**WRITTEN TASK:**
Dropping every picture, set down exactly the lines in the entries below, starting with the line with "jogging or biking. Depending on how many j" and going on through the line with "Action Figure".

[Dataset entries]

_____

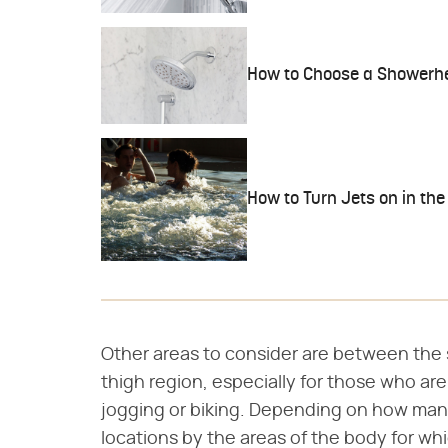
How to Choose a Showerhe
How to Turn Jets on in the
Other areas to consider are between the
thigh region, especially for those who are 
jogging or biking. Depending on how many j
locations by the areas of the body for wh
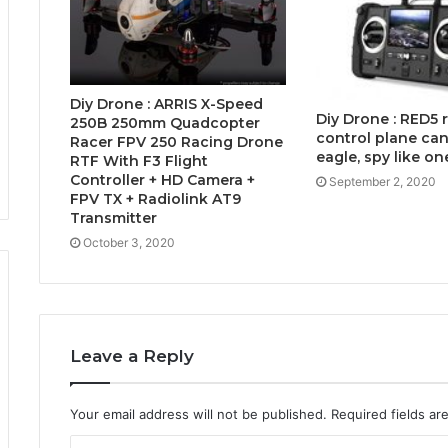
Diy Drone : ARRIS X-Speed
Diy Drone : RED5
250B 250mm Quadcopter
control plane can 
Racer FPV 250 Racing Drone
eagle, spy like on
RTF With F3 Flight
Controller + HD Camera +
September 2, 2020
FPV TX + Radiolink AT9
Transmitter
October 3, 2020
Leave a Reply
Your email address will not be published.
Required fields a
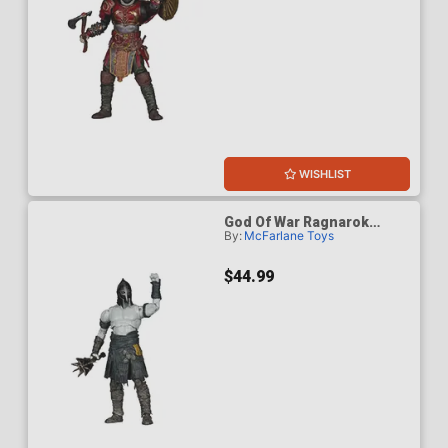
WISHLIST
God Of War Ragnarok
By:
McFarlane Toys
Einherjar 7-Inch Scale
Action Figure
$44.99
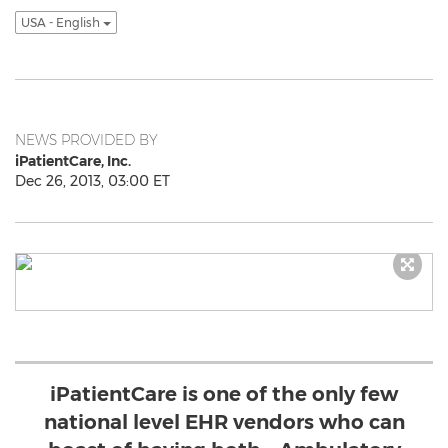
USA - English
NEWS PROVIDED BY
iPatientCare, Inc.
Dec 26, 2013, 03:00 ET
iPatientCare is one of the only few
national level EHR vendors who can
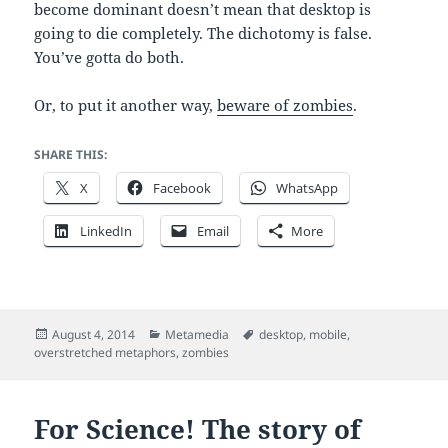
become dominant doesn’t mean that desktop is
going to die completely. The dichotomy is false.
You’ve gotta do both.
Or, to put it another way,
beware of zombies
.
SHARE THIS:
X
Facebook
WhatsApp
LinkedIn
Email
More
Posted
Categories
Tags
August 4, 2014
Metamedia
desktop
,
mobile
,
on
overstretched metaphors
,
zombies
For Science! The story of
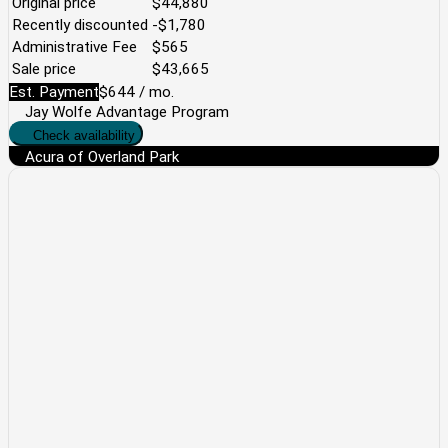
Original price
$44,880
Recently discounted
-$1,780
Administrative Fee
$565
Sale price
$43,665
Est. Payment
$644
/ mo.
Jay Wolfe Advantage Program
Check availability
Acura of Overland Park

_____

**EXERCISE RESULT:**
jogging or biking. Depending on how many j
locations by the areas of the body for wh
Diy Drone : ARRIS X-Speed
Diy Drone : RED5
250B 250mm Quadcopter
control plane can 
Racer FPV 250 Racing Drone
eagle, spy like on
RTF With F3 Flight
Controller + HD Camera +
September 2, 2020
FPV TX + Radiolink AT9
Transmitter
October 3, 2020
Leave a Reply
Your email address will not be published.
Required fields a
WISHLIST
God Of War Ragnarok
By:
McFarlane Toys
Einherjar 7-Inch Scale
Action Figure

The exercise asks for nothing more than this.